(EXERCISE MATERIAL Opens)

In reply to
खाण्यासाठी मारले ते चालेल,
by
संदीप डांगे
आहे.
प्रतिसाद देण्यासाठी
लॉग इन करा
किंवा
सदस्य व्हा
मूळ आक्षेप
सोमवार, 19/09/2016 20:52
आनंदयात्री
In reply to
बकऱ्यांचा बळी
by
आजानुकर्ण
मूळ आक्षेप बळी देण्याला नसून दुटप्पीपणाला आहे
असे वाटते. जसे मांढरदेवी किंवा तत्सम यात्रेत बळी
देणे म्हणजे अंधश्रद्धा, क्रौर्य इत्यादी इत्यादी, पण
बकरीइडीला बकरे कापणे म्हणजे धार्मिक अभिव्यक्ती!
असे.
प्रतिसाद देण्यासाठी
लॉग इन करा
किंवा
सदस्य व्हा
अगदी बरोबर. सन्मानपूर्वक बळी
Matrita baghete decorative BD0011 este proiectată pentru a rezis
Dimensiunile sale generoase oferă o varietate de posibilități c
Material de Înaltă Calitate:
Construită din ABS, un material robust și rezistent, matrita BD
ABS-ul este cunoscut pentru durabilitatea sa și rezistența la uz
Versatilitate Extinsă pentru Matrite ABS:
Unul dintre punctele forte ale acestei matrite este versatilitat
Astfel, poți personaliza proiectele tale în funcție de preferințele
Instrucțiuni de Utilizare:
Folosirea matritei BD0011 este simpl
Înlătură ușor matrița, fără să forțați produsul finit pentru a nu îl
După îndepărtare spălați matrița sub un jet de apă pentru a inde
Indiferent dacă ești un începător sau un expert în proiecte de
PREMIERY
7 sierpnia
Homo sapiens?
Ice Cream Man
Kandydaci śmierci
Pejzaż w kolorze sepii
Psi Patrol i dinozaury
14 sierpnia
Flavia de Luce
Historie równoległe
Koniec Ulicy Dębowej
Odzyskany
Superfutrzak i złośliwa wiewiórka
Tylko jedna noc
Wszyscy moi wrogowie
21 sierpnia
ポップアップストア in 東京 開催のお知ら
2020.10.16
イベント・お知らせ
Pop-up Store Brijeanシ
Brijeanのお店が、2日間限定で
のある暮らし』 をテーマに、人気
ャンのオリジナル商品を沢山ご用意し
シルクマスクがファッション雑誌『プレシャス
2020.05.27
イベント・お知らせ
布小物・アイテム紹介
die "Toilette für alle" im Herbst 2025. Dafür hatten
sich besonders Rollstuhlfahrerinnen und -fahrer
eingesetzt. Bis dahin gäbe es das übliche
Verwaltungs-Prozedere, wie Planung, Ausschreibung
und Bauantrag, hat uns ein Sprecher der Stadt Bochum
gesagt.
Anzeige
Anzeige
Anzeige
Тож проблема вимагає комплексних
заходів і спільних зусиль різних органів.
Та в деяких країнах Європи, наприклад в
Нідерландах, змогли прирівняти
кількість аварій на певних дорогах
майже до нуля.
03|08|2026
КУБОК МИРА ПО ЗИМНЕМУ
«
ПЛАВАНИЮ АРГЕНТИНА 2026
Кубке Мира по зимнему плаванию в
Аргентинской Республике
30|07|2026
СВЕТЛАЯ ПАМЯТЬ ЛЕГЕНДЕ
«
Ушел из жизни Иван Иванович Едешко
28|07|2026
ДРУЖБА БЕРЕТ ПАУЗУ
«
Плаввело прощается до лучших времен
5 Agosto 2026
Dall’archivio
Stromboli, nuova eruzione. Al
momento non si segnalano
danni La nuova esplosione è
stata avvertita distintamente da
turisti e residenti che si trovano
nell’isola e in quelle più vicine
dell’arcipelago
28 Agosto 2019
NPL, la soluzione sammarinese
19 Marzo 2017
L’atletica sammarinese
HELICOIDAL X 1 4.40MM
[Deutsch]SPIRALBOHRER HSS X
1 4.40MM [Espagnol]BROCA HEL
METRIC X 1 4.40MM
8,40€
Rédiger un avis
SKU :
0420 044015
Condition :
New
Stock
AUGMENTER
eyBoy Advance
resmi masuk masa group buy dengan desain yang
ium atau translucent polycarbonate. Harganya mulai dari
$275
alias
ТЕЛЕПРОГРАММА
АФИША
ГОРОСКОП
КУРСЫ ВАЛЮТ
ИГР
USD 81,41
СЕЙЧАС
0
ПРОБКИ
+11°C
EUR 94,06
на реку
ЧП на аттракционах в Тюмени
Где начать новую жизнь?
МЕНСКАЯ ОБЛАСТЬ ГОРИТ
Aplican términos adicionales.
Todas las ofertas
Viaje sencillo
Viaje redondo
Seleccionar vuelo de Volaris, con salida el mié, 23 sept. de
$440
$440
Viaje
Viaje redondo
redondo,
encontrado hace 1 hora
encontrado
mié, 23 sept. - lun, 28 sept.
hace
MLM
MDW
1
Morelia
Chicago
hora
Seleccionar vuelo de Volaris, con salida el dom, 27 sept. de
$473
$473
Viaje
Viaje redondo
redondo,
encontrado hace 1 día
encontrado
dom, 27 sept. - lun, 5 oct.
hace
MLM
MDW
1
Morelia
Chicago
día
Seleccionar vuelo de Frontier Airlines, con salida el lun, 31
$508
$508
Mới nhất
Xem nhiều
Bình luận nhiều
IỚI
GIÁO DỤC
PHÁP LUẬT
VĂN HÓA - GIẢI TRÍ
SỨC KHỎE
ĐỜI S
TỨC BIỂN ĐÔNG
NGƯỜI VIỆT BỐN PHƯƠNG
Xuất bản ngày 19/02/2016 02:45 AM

(EXERCISE MATERIAL Closes)

» REQUIREMENT
Set out the lines from the very first one through the line containing "अगदी बरोबर. सन्मानपूर्वक बळी" as a numbered list, leaving out blank lines.

» EXERCISE RESULT
1. In reply to
2. खाण्यासाठी मारले ते चालेल,
3. by
4. संदीप डांगे
5. आहे.
6. प्रतिसाद देण्यासाठी
7. लॉग इन करा
8. किंवा
9. सदस्य व्हा
10. मूळ आक्षेप
11. सोमवार, 19/09/2016 20:52
12. आनंदयात्री
13. In reply to
14. बकऱ्यांचा बळी
15. by
16. आजानुकर्ण
17. मूळ आक्षेप बळी देण्याला नसून दुटप्पीपणाला आहे
18. असे वाटते. जसे मांढरदेवी किंवा तत्सम यात्रेत बळी
19. देणे म्हणजे अंधश्रद्धा, क्रौर्य इत्यादी इत्यादी, पण
20. बकरीइडीला बकरे कापणे म्हणजे धार्मिक अभिव्यक्ती!
21. असे.
22. प्रतिसाद देण्यासाठी
23. लॉग इन करा
24. किंवा
25. सदस्य व्हा
26. अगदी बरोबर. सन्मानपूर्वक बळी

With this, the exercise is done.